Record extracts section start
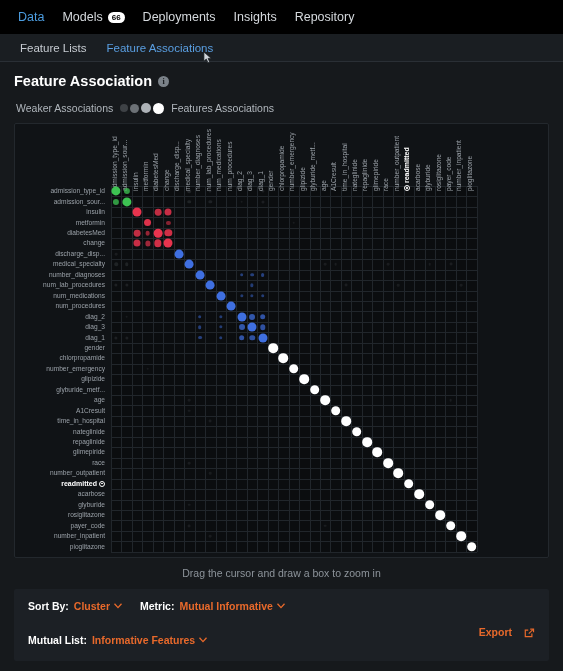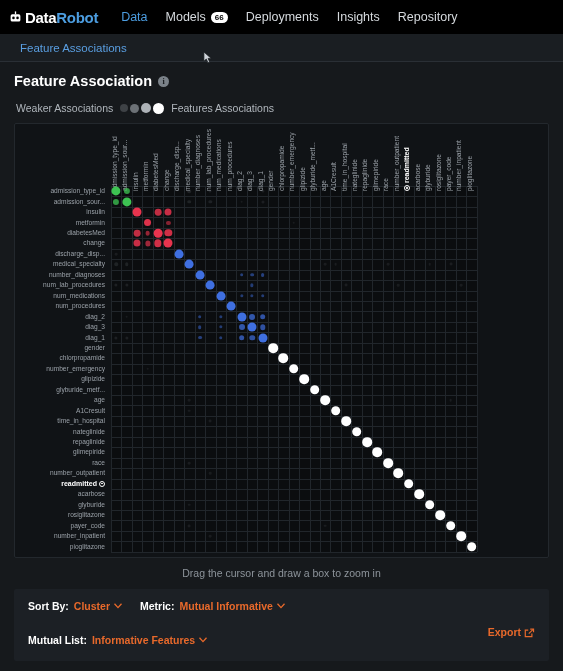--- a/index.html
+++ b/index.html
@@ -238,15 +238,6 @@
 <body>
 
 <div class="topnav">
-  <div class="brand">
-    <svg class="brand-icon" viewBox="0 0 16 16">
-      <rect x="2" y="4" width="12" height="9" rx="2" fill="#ffffff"></rect>
-      <circle cx="5.5" cy="8.5" r="1.6" fill="#000000"></circle>
-      <circle cx="10.5" cy="8.5" r="1.6" fill="#000000"></circle>
-      <rect x="7.2" y="0.5" width="1.6" height="3.5" fill="#ffffff"></rect>
-    </svg>
-    <span class="brand-text"><span class="brand-data">Data</span><span class="brand-robot">Robot</span></span>
-  </div>
   <div class="nav-item active">
     <span>Data</span>
   </div>

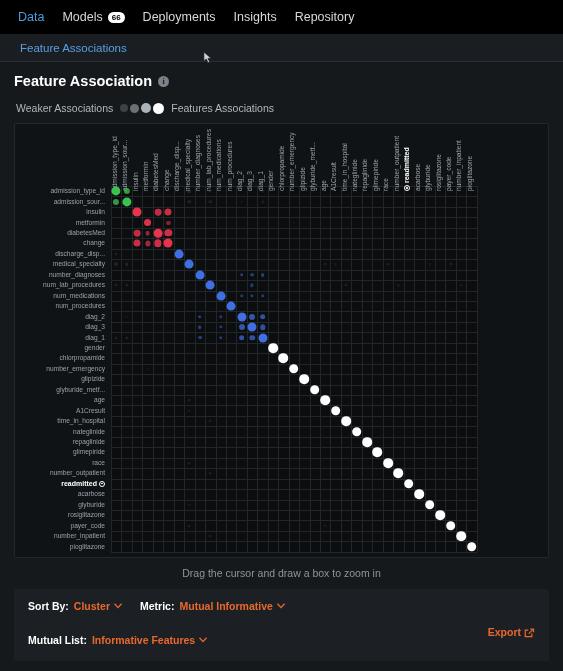--- a/index.html
+++ b/index.html
@@ -257,6 +257,9 @@
 </div>
 
 <div class="tabbar">
+  <div class="tab">
+    <span>Feature Lists</span>
+  </div>
   <div class="tab active">
     <span>Feature Associations</span>
   </div>

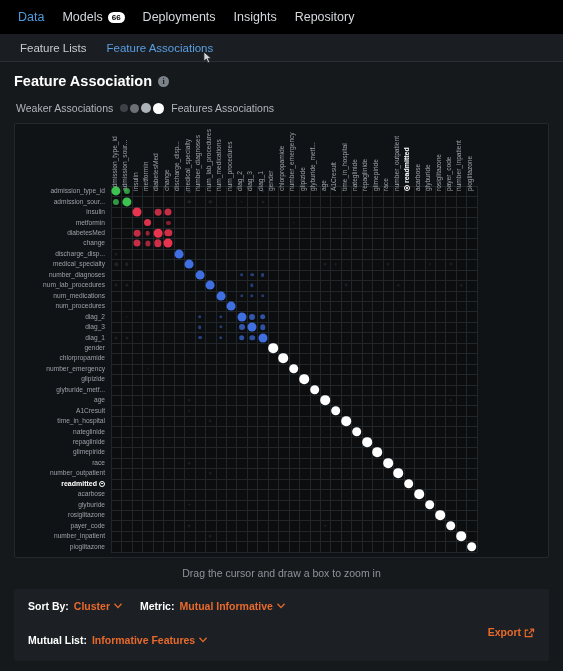--- a/index.html
+++ b/index.html
@@ -229,7 +229,7 @@
     color: #e8692b;
     font-size: 10.5px;
     font-weight: bold;
-    display: flex; align-items: center; gap: 3px;
+    display: flex; align-items: center; gap: 12px;
     cursor: pointer;
     white-space: nowrap;
   }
Record extracts section end
## Task
Among the records, count every line where "fill" appears. Reply with the total alone.

## Answer for the task
4